=== Section Start ===

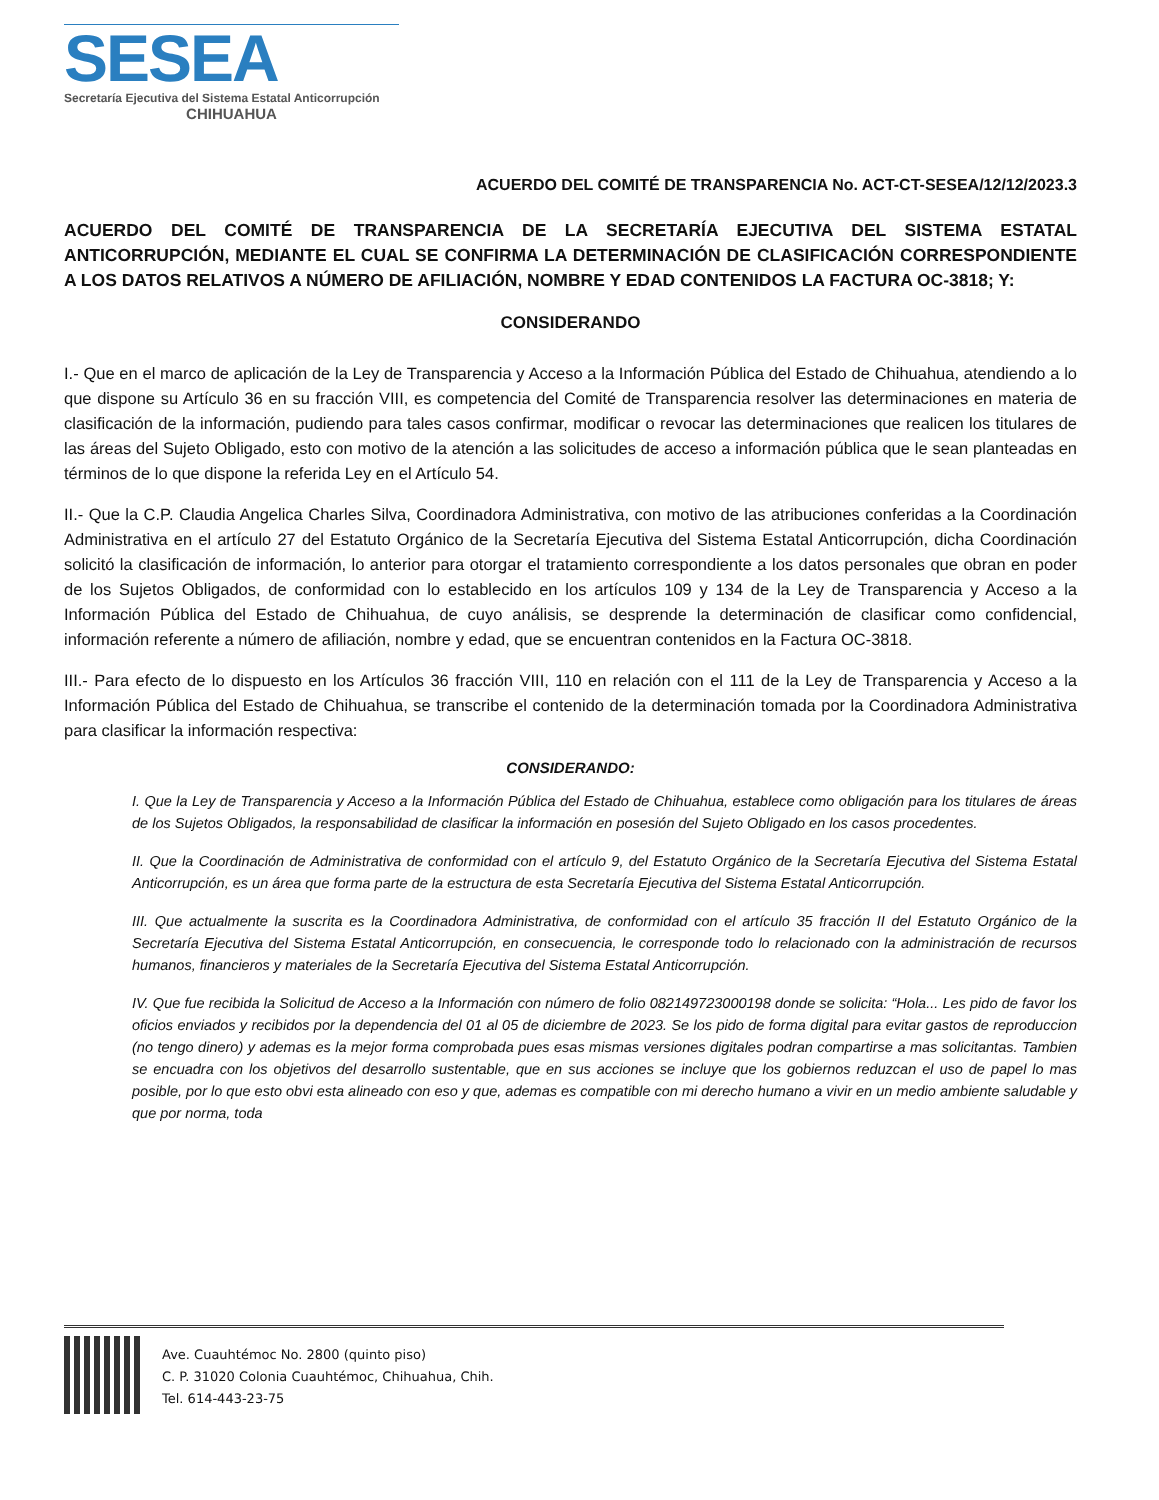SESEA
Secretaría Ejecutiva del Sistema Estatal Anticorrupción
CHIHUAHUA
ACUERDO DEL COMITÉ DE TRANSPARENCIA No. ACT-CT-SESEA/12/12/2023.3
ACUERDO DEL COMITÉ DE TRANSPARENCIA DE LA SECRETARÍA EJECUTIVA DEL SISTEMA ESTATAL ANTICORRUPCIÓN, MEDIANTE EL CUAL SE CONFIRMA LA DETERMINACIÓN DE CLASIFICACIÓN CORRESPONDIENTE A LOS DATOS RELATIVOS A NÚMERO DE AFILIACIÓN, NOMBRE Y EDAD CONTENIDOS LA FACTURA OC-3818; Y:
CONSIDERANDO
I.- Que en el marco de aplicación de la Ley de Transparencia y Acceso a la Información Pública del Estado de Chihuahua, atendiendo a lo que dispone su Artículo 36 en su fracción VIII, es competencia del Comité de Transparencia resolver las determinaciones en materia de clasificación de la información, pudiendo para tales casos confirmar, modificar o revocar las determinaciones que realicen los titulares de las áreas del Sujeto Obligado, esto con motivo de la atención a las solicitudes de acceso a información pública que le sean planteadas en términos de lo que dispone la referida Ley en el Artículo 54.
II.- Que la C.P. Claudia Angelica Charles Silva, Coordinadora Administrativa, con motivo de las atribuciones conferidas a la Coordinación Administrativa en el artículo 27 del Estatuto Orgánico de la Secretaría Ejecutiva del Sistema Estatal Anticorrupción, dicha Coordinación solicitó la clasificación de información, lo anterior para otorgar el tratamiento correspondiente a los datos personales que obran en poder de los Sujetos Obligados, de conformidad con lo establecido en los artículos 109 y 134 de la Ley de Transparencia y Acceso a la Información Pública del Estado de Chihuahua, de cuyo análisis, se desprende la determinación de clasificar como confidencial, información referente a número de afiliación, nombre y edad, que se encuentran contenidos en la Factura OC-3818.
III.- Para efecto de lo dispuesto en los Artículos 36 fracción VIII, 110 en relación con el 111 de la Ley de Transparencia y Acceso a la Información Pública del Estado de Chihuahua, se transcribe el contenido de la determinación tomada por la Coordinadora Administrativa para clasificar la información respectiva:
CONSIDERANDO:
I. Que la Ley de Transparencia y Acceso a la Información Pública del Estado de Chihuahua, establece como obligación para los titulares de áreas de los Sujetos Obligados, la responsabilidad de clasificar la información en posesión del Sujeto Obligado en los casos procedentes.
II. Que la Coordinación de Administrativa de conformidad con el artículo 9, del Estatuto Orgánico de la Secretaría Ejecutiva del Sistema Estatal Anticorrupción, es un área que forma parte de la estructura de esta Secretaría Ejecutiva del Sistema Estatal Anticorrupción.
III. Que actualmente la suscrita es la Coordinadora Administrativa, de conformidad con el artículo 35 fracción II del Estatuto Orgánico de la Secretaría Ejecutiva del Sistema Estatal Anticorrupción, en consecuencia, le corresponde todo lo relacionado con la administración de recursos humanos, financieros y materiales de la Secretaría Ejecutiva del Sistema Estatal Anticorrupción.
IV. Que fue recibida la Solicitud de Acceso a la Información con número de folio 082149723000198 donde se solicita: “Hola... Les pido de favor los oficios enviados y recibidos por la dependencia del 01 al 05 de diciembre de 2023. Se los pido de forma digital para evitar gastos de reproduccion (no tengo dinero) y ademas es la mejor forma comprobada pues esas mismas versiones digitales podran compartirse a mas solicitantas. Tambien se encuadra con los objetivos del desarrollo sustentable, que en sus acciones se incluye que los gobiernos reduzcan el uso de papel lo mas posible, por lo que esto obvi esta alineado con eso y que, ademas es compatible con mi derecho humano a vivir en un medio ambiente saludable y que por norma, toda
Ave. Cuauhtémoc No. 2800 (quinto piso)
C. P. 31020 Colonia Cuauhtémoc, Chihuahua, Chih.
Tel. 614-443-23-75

=== Section End ===
=== Section Start ===

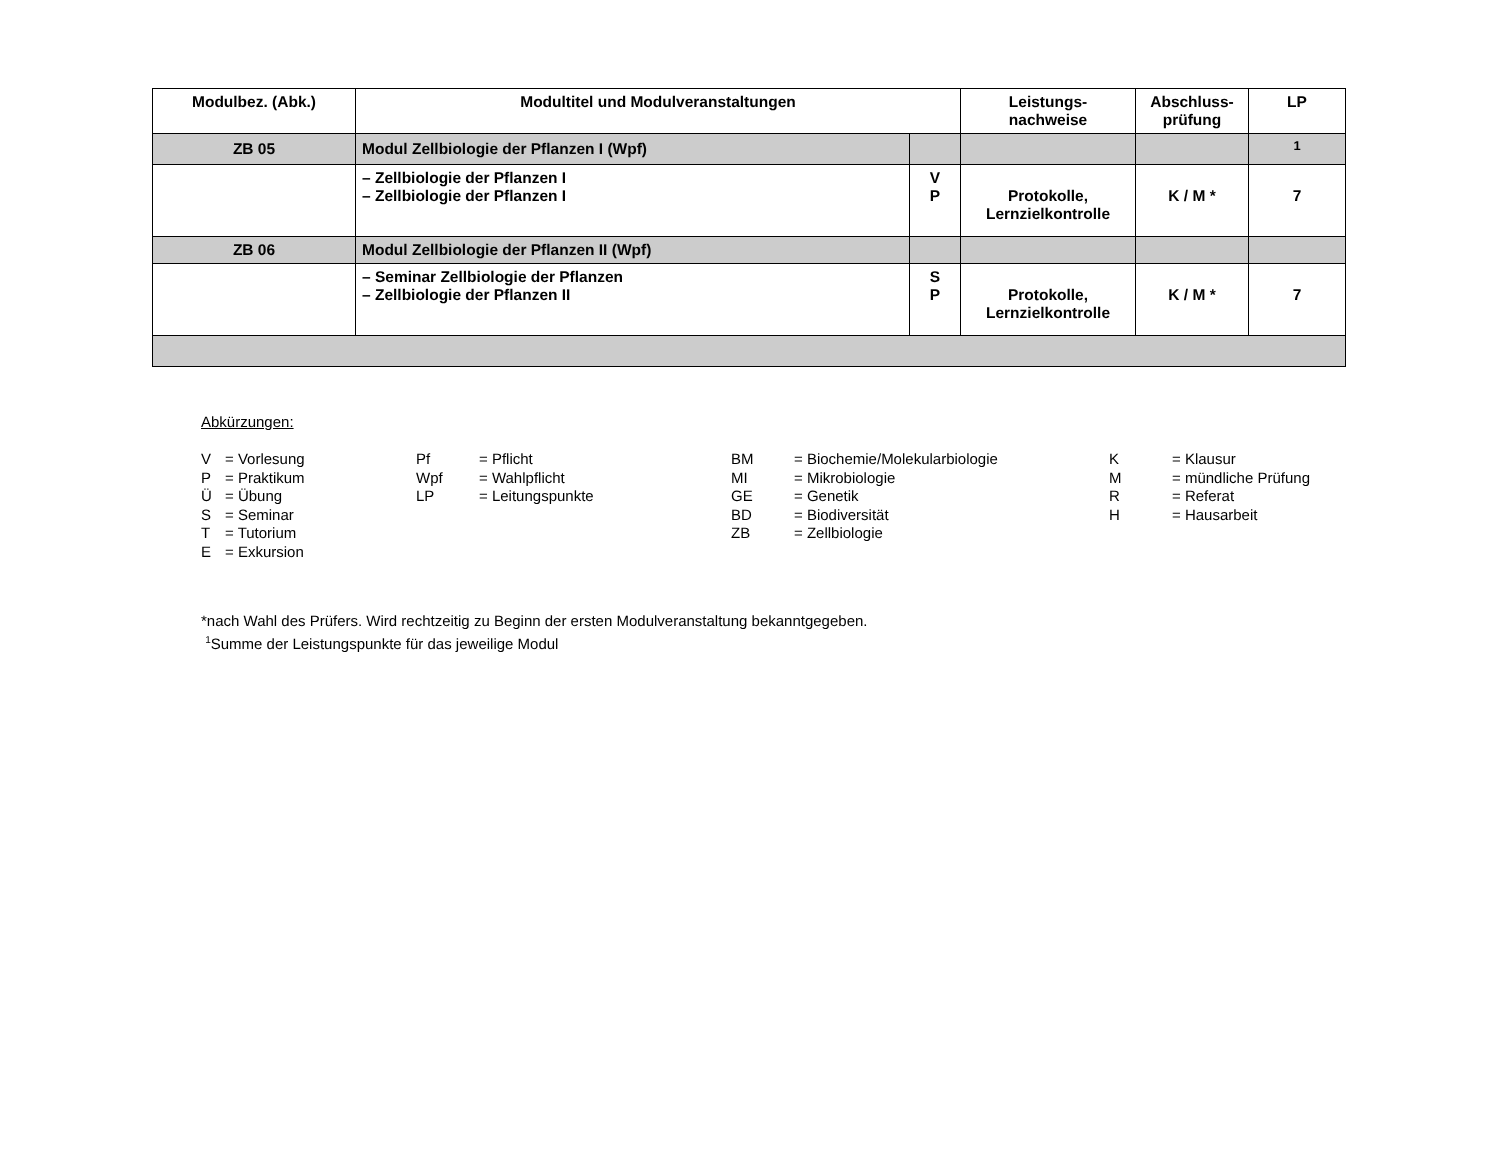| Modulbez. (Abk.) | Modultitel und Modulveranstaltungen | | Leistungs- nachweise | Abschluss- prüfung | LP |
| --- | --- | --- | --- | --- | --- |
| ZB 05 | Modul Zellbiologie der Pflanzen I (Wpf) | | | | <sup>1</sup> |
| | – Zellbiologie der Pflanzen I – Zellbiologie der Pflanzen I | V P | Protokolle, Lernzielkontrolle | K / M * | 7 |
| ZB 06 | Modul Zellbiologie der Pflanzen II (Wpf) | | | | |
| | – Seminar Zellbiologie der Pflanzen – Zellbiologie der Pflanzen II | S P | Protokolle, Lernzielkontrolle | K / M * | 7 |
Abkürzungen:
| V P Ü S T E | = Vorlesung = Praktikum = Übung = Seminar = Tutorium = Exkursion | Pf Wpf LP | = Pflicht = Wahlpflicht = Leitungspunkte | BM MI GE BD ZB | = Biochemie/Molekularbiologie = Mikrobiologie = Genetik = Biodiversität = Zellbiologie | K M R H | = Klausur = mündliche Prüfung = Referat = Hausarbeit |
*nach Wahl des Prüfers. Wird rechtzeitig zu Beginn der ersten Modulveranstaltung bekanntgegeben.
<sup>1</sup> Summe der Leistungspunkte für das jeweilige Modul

=== Section End ===

# Assigned task
Write out exactly the lines that fall from the line with "Referat = Hausarbeit |" to the line with "<sup>1</sup> Summe der" in the records above, keeping both ends.

# Output for this task
| V P Ü S T E | = Vorlesung = Praktikum = Übung = Seminar = Tutorium = Exkursion | Pf Wpf LP | = Pflicht = Wahlpflicht = Leitungspunkte | BM MI GE BD ZB | = Biochemie/Molekularbiologie = Mikrobiologie = Genetik = Biodiversität = Zellbiologie | K M R H | = Klausur = mündliche Prüfung = Referat = Hausarbeit |
*nach Wahl des Prüfers. Wird rechtzeitig zu Beginn der ersten Modulveranstaltung bekanntgegeben.
<sup>1</sup> Summe der Leistungspunkte für das jeweilige Modul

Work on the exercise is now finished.